Often times, when we receive that diagnosis, we don’t want to accept it.

We think, “no, I’m fine. This isn’t happening to me.”

I like to think of our relationship with anxiety as our relationship with a new step-parent or step-sibling.

Although I haven’t experienced gaining a new family member in this way, I can imagine the adjustment would be bizarre.

Maybe you don’t want to accept that there is someone new.

Maybe you don’t like this person.

Maybe you feel life was better before they came along.

But, the reality is, they are there. They are now a part of your life.

The same thing with anxiety.

Now, many people hate thinking this way, because they worry if they accept it, they won’t work to improve it or lessen it.

But you can just decide right now that you are going to accept it AND work to improve it. It’s not all or nothing, my friends.

Acceptance

Acceptance is powerful because it’s hard to work on improving something that you are trying to deny exists.

When you accept step-mom, you are saying, “well, I don’t like this, but this is how it is and that’s okay. I don’t have to like it.”

When we lean into anxiety, or settle into the reality of it, we can release so much tension.

We can release thoughts like:

“I can’t believe this is happening to me.”

“I’m crazy.”

“I hate that this still isn’t better.”

And replace them with thoughts like:

“I have anxiety and that’s okay.”

“I’m not crazy, my brain is just wired differently than other people’s.”

“I know that this will improve over time and I don’t have to rush it.”

Changing our thoughts about our mental illness improves our relationship to it, and the first step is acceptance. It is a part of our lives in some form or another.

The Shame-Blame Trap

I want to talk to you about something called the shame-blame trap.

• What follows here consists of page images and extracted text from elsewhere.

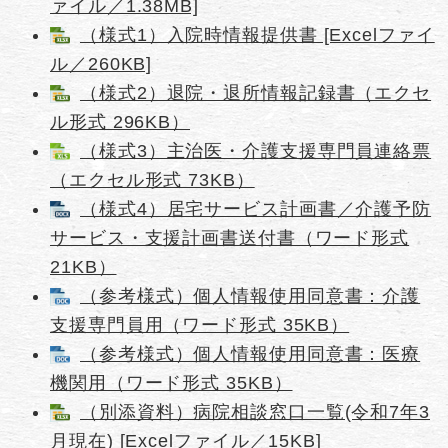
ァイル／1.38MB]
（様式1）入院時情報提供書 [Excelファイ
ル／260KB]
（様式2）退院・退所情報記録書（エクセ
ル形式 296KB）
（様式3）主治医・介護支援専門員連絡票
（エクセル形式 73KB）
（様式4）居宅サービス計画書／介護予防
サービス・支援計画書送付書（ワード形式
21KB）
（参考様式）個人情報使用同意書：介護
支援専門員用（ワード形式 35KB）
（参考様式）個人情報使用同意書：医療
機関用（ワード形式 35KB）
（別添資料）病院相談窓口一覧(令和7年3
月現在) [Excelファイル／15KB]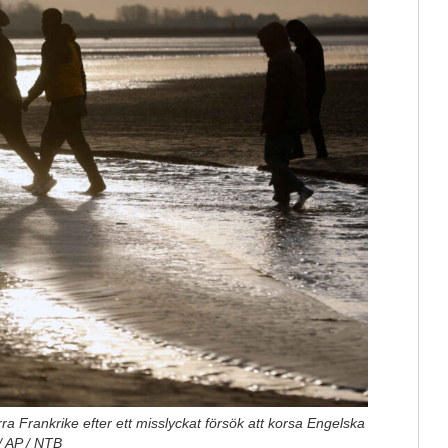
ra Frankrike efter ett misslyckat försök att korsa Engelska
/ AP / NTB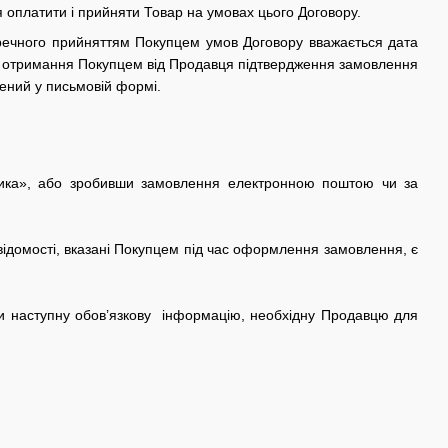
я оплатити і прийняти Товар на умовах цього Договору.
речного прийняттям Покупцем умов Договору вважається дата
и отримання Покупцем від Продавця підтвердження замовлення
лений у письмовій формі.
шика», або зробивши замовлення електронною поштою чи за
відомості, вказані Покупцем під час оформлення замовлення, є
ти наступну обов’язкову інформацію, необхідну Продавцю для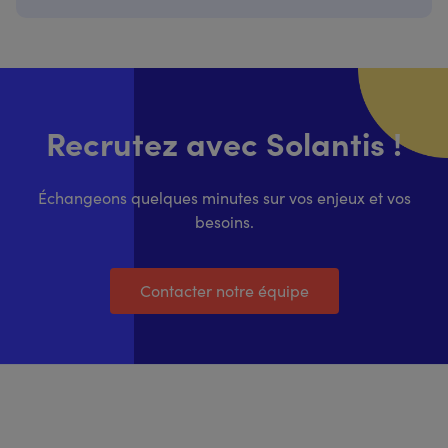
Recrutez avec Solantis !
Échangeons quelques minutes sur vos enjeux et vos
besoins.
Contacter notre équipe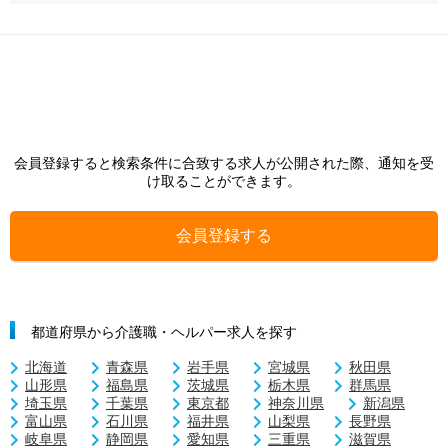
会員登録すると検索条件に合致する求人が公開された際、通知を受
け取ることができます。
会員登録する
都道府県から介護職・ヘルパー求人を探す
北海道
青森県
岩手県
宮城県
秋田県
山形県
福島県
茨城県
栃木県
群馬県
埼玉県
千葉県
東京都
神奈川県
新潟県
富山県
石川県
福井県
山梨県
長野県
岐阜県
静岡県
愛知県
三重県
滋賀県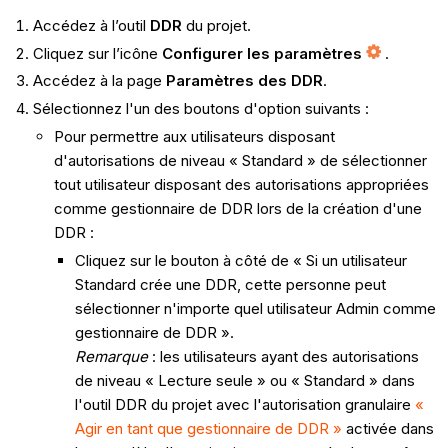
Accédez à l’outil
DDR
du projet.
Cliquez sur l’icône
Configurer les paramètres
.
Accédez à la page
Paramètres des DDR
.
Sélectionnez l'un des boutons d'option suivants :
Pour permettre aux utilisateurs disposant
d'autorisations de niveau « Standard » de sélectionner
tout utilisateur disposant des autorisations appropriées
comme gestionnaire de DDR lors de la création d'une
DDR :
Cliquez sur le bouton à côté de « Si un utilisateur
Standard crée une DDR, cette personne peut
sélectionner n'importe quel utilisateur Admin comme
gestionnaire de DDR ».
Remarque
: les utilisateurs ayant des autorisations
de niveau « Lecture seule » ou « Standard » dans
l'outil DDR du projet avec l'autorisation granulaire
«
Agir en tant que gestionnaire de DDR »
activée dans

Now this applies in all of our relationships, and our relationship with anxiety isn’t any different.

We generally find ourselves in one of two situations: blaming our mental illness, or shaming ourselves.

This trap is another form of all or nothing thinking and can be overcome by finding middle ground.

What if, next time you are having a hard time, you decide “this is not anxiety’s fault. It’s also my not my fault. It just is.”

It’s so funny how humans love to find something to blame. And when that stops making sense or someone tells us not to blame that thing, we blame ourselves.

One of the kindest things you can do for yourself is to allow things to simply be how they are.

When you struggle with mental illness, you will have many bad days and difficult weeks. Maybe more so than the average human. But that doesn’t mean there is something wrong with you, and that also doesn’t mean your mental illness is ruining your life.

All it means is sometimes you have bad days.

Some days you can work really hard and get everything you need to done.

Other days you can’t get out of bed.

What if that’s okay? What if we didn’t layer on to our pain by saying, “I can’t believe this. I hate how this is ruining my life. I hate how I can’t get anything done.”

Because, hold on. That’s not true.

You can get things done. You proved that a few days before. And you will totally be able to function, do the things you need to, and live happily again.

When we accept pain as it comes, we can bounce back so much more quickly.

We get out of the shame blame trap.

And we realize that it just is.

It’s a bad day, it’s a bad week, but it truly won’t stay that way forever. Grieve, heal, and bounce back when you’re ready.

And let that be okay. Humans are not robots. We need rest, we need bad days, we need recovery days, and that doesn’t make us bad.

So friends, when the anxiety comes, let it. Allow it to take you over for a bit. Let yourself feel it and allow it to be there. Remind yourself that it’s totally okay, that it’s normal.

When the cloud of depression wakes you up in the morning, have compassion for you. Don’t blame depression, don’t use it as a crutch, but allow yourself to slow down, have a bad day, and come back to yourself when you are ready.

I tell you this so you can escape the shame blame trap, because shame feels awful and so does blame. But allowance and contentment, that leads to peace.

By accepting our mental illness as a part of life and allowing it to be there, and releasing yourself from the shame-blame trap, you really can improve your “relationship” with your mental illness.

I love you guys, stay calm. Talk to you soon.